After his father’s death, in 1670, Penn found himself heir to a great estate, and began to devote himself entirely to the defense and explanation of Quakerism. Again and again, he was thrown into prison and kept there for months on end, but gradually he began to win for the Friends a certain degree of respect and consideration, perhaps as much because of his high social station, gallant bearing and magnetic personality, as because of any of his arguments. In 1677, he made a sort of missionary tour of Europe, returning to England to set actively afloat the project for Quaker colonization in America which he had long been turning over in his mind.
Three years, however, passed before he could secure from the Duke of York a release of all his powers of sovereignty over West Jersey, but this was finally accomplished, and soon afterwards he secured from the crown a charter for a great strip of country in that region. Penn named this region “Sylvania,” or “Woodland,” but when the King came to approve the charter, he wrote the name “Penn” before “Sylvania,” and when Penn protested, assured him laughingly that the name was given the country not in his honor but in that of his father, and so it stood.

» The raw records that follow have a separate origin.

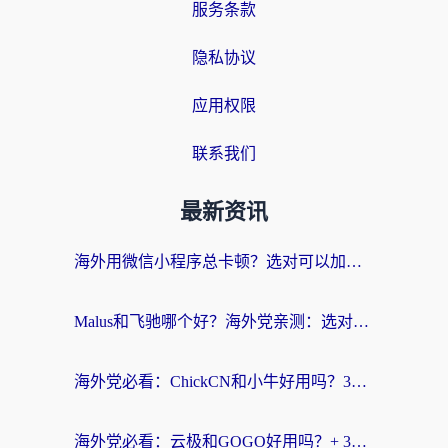
服务条款
隐私协议
应用权限
联系我们
最新资讯
海外用微信小程序总卡顿？选对可以加速微信小程序的加速器就够了（含老挝可用&Mac端推荐）
Malus和飞驰哪个好？海外党亲测：选对回国加速器才能无缝刷剧玩国服
海外党必看：ChickCN和小牛好用吗？3招教你选对回国加速器无缝刷国内资源
海外党必看：云极和GOGO好用吗？+ 3步选对回国加速器，流畅看CCTV5海外直播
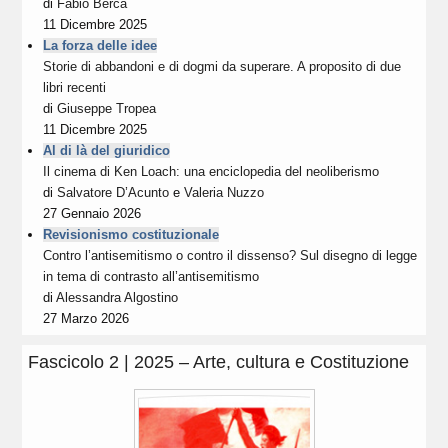
di
Fabio Berca
11 Dicembre 2025
La forza delle idee
Storie di abbandoni e di dogmi da superare. A proposito di due
libri recenti
di
Giuseppe Tropea
11 Dicembre 2025
Al di là del giuridico
Il cinema di Ken Loach: una enciclopedia del neoliberismo
di
Salvatore D’Acunto
e
Valeria Nuzzo
27 Gennaio 2026
Revisionismo costituzionale
Contro l’antisemitismo o contro il dissenso? Sul disegno di legge
in tema di contrasto all’antisemitismo
di
Alessandra Algostino
27 Marzo 2026
Fascicolo 2 | 2025 – Arte, cultura e Costituzione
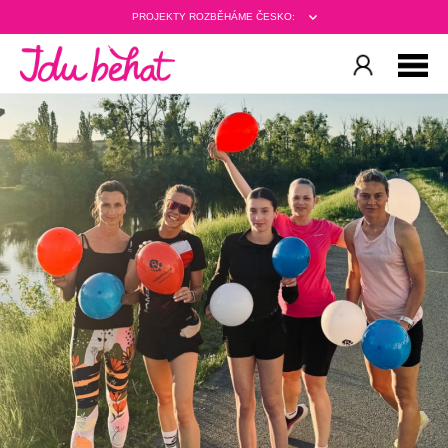
PROJEKTY ROZBĚHÁME ČESKO:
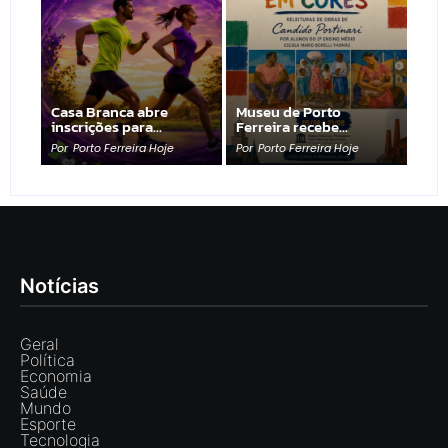
Casa Branca abre
Museu de Porto
inscrições para…
Ferreira recebe…
Por
Porto Ferreira Hoje
Por
Porto Ferreira Hoje
Notícias
Geral
Política
Economia
Saúde
Mundo
Esporte
Tecnologia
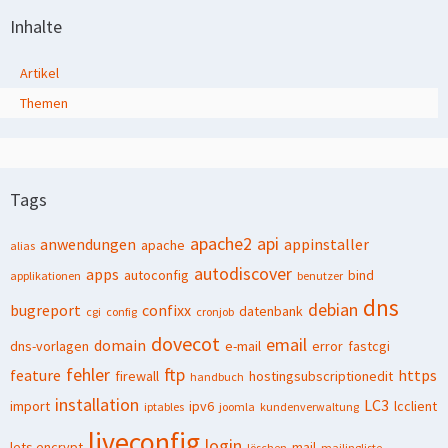
Inhalte
Artikel
Themen
Tags
apache2
api
anwendungen
appinstaller
apache
alias
autodiscover
apps
autoconfig
bind
applikationen
benutzer
dns
debian
bugreport
confixx
datenbank
cgi
config
cronjob
dovecot
email
domain
dns-vorlagen
e-mail
error
fastcgi
fehler
ftp
feature
https
firewall
hostingsubscriptionedit
handbuch
installation
LC3
import
ipv6
lcclient
iptables
joomla
kundenverwaltung
liveconfig
login
lets encrypt
mail
löschen
mailingliste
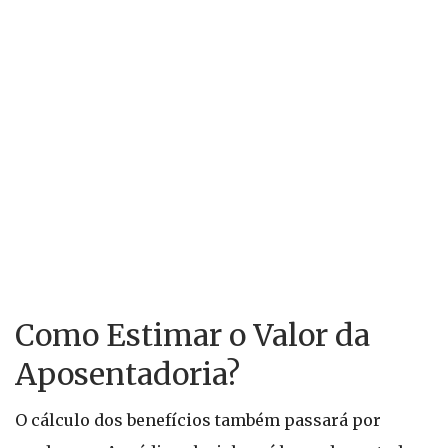
Como Estimar o Valor da
Aposentadoria?
O cálculo dos benefícios também passará por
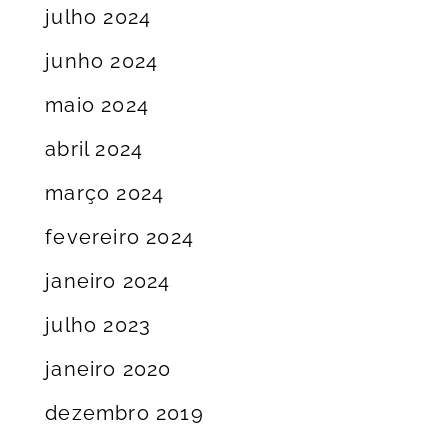
julho 2024
junho 2024
maio 2024
abril 2024
março 2024
fevereiro 2024
janeiro 2024
julho 2023
janeiro 2020
dezembro 2019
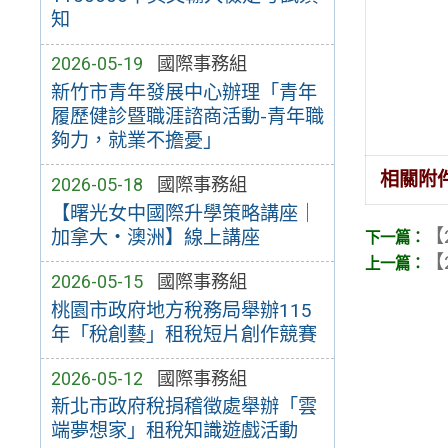
知
2026-05-19
國際事務組
新竹市青年發展中心辦理「青年
履歷健診暨職涯諮商活動-青年職
夠力，就業不擔憂」
相關附
2026-05-18
國際事務組
【曙光女中國際升學策略講座｜
【
加拿大・澳洲】線上講座
【
2026-05-15
國際事務組
桃園市政府地方稅務局舉辦115
年「稅創藝」租稅短片創作競賽
2026-05-12
國際事務組
新北市政府稅捐稽徵處舉辦「雲
端夢想家」租稅知識遊戲活動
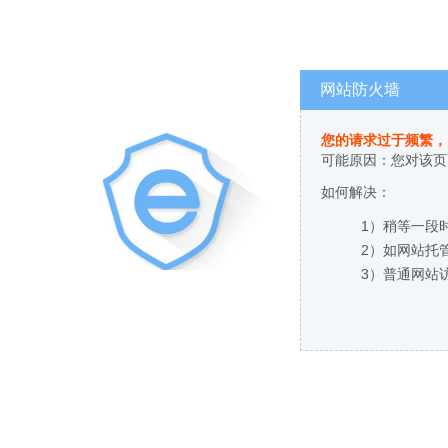
网站防火墙
您的请求过于频繁，
可能原因：您对该页
如何解决：
1）稍等一段
2）如网站托
3）普通网站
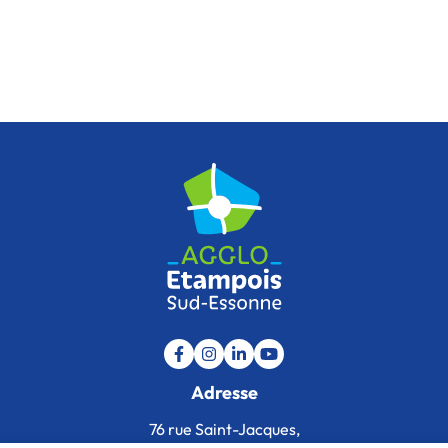
Lien vers le compte Facebook
Lien vers le compte Instagram
Lien vers le compte Linkedin
Lien vers la chaîne Youtu
Adresse
76 rue Saint-Jacques,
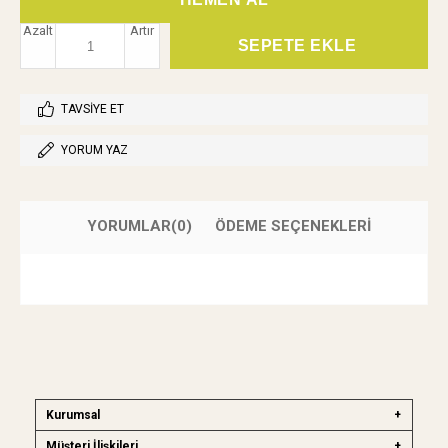
Azalt
Artır
TAVSIYE ET
YORUM YAZ
YORUMLAR
(0)
ÖDEME SEÇENEKLERI
Kurumsal
Müşteri İlişkileri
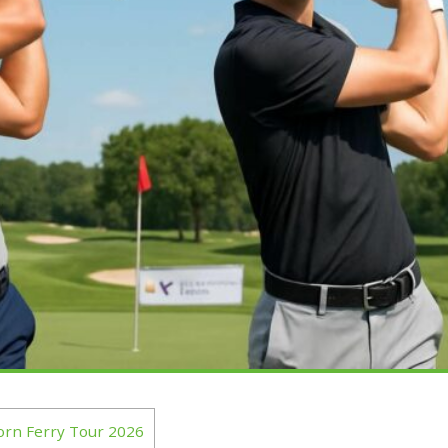
Korn Ferry Tour 2026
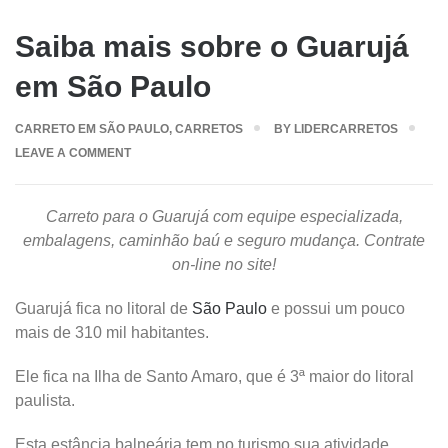
Saiba mais sobre o Guarujá
em São Paulo
CARRETO EM SÃO PAULO
,
CARRETOS
BY
LIDERCARRETOS
LEAVE A COMMENT
Carreto para o Guarujá com equipe especializada,
embalagens, caminhão baú e seguro mudança. Contrate
on-line no site!
Guarujá fica no litoral de
São Paulo
e possui um pouco
mais de 310 mil habitantes.
Ele fica na Ilha de Santo Amaro, que é 3ª maior do litoral
paulista.
Esta estância balneária tem no turismo sua atividade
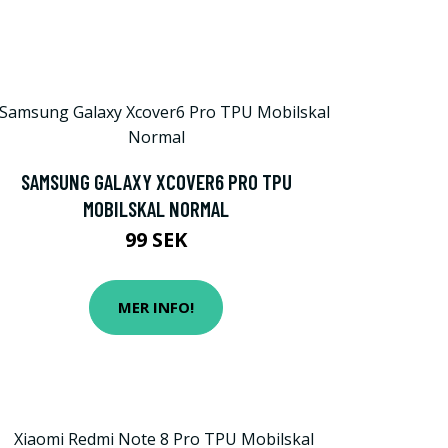
SAMSUNG GALAXY XCOVER6 PRO TPU
MOBILSKAL NORMAL
99 SEK
MER INFO!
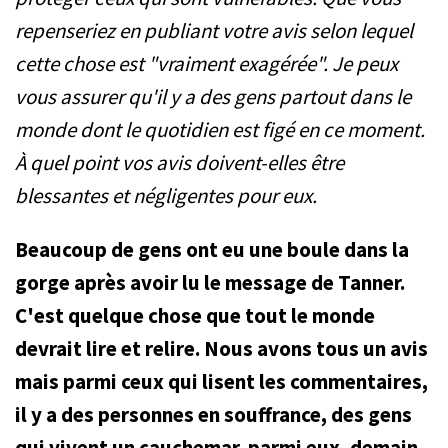
repenseriez en publiant votre avis selon lequel
cette chose est "vraiment exagérée". Je peux
vous assurer qu'il y a des gens partout dans le
monde dont le quotidien est figé en ce moment.
À quel point vos avis doivent-elles être
blessantes et négligentes pour eux.
Beaucoup de gens ont eu une boule dans la
gorge après avoir lu le message de Tanner.
C'est quelque chose que tout le monde
devrait lire et relire. Nous avons tous un avis
mais parmi ceux qui lisent les commentaires,
il y a des personnes en souffrance, des gens
qui vivent un cauchemar, parmi eux, demain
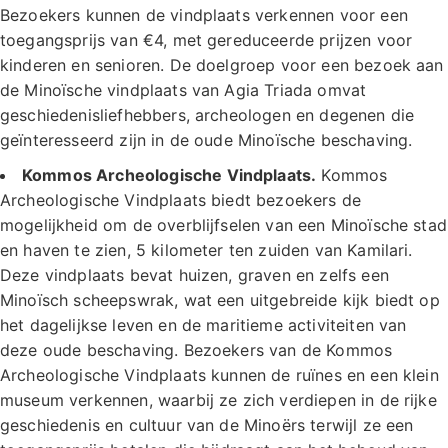
Bezoekers kunnen de vindplaats verkennen voor een
toegangsprijs van €4, met gereduceerde prijzen voor
kinderen en senioren. De doelgroep voor een bezoek aan
de Minoïsche vindplaats van Agia Triada omvat
geschiedenisliefhebbers, archeologen en degenen die
geïnteresseerd zijn in de oude Minoïsche beschaving.
Kommos Archeologische Vindplaats.
Kommos
Archeologische Vindplaats biedt bezoekers de
mogelijkheid om de overblijfselen van een Minoïsche stad
en haven te zien, 5 kilometer ten zuiden van Kamilari.
Deze vindplaats bevat huizen, graven en zelfs een
Minoïsch scheepswrak, wat een uitgebreide kijk biedt op
het dagelijkse leven en de maritieme activiteiten van
deze oude beschaving. Bezoekers van de Kommos
Archeologische Vindplaats kunnen de ruïnes en een klein
museum verkennen, waarbij ze zich verdiepen in de rijke
geschiedenis en cultuur van de Minoërs terwijl ze een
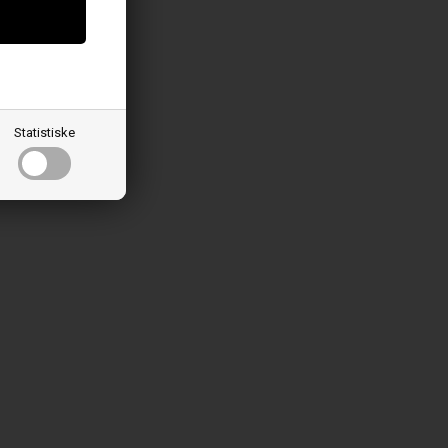
Statistiske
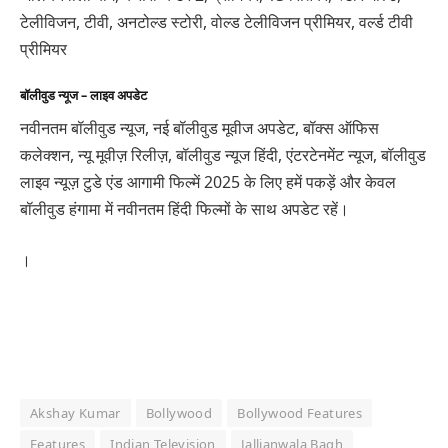
टेलीविजन, टीवी, अनटोल्ड स्टोरी, वोल्ड टेलीविजन प्रीमियर, वर्ल्ड टीवी
प्रीमियर
बॉलीवुड न्यूज – लाइव अपडेट
नवीनतम बॉलीवुड न्यूज, नई बॉलीवुड मूवीज अपडेट, बॉक्स ऑफिस
कलेक्शन, न्यू मूवीज़ रिलीज़, बॉलीवुड न्यूज हिंदी, एंटरटेनमेंट न्यूज, बॉलीवुड
लाइव न्यूज़ टुडे एंड आगामी फिल्में 2025 के लिए हमें पकड़ें और केवल
बॉलीवुड हंगामा में नवीनतम हिंदी फिल्मों के साथ अपडेट रहें।
।
Akshay Kumar
Bollywood
Bollywood Features
Features
Indian Television
Jallianwala Bagh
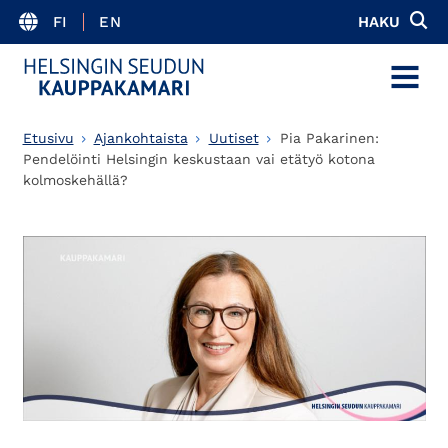
FI
EN
HAKU
MENU
Etusivu
Ajankohtaista
Uutiset
Pia Pakarinen:
Pendelöinti Helsingin keskustaan vai etätyö kotona
kolmoskehällä?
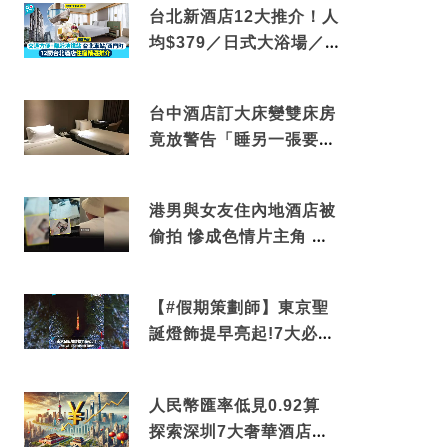
台北新酒店12大推介！人
均$379／日式大浴場／1
分鐘到捷運／米芝蓮推介
台中酒店訂大床變雙床房
竟放警告「睡另一張要加
錢」網民：好孤寒
港男與女友住內地酒店被
偷拍 慘成色情片主角 鏡
頭位置曝光 逾180間酒店
中招
【#假期策劃師】東京聖
誕燈飾提早亮起!7大必去
打卡點 快把路線收藏吧
人民幣匯率低見0.92算
探索深圳7大奢華酒店體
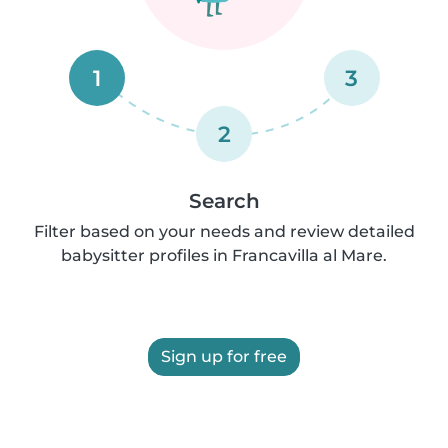
1
3
2
Search
Filter based on your needs and review detailed
babysitter profiles in Francavilla al Mare.
Sign up for free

Penn had been allowed a free hand in shaping the policy of his colony, and forthwith proclaimed such a government as existed nowhere else on earth. Absolute freedom of conscience was guaranteed to everyone; it was declared that governments exist for the sake of the governed, that to reform a criminal is more important than to punish him, that the death penalty should be inflicted only for murder or high treason, and that every man had a right to vote and to hold office. All of which are such matters of course to-day that we can scarcely realize how revolutionary they were two centuries ago.
To all who should come to his colony, Penn offered land at the rate of forty shillings for a hundred acres, and the experiment, denounced at first as visionary and certain of failure, was so successful that within a year, more than three thousand persons had sailed to settle along the Delaware. In the summer of 1682, Penn himself sailed for the New World, and late in the following autumn, at a spot just above the junction of the Schuylkill and Delaware, laid out a city as square and level as a checker-board, and named it Philadelphia, the City of Brotherly Love. Before taking possession of the land, he concluded a treaty with the Delaware Indians, to whom it belonged, “the only treaty,” as Voltaire says, “between savages and Christians that was never sworn to and never broken.” Penn’s stately and distinguished bearing, his affability and kindness of heart, made a deep impression upon the Indians; they always remembered him with trust and affection; and seventy years elapsed before Pennsylvania tasted the horrors of Indian warfare.
The growth of the new city was phenomenal. Settlers came so fast that cabins could not be built for them, and many of them lived for a time in caves along the river. The remainder of Penn’s life was spent for the most part in England, where his interests demanded his presence, but he built a handsome residence in the city which he had founded and lived there at intervals until his death.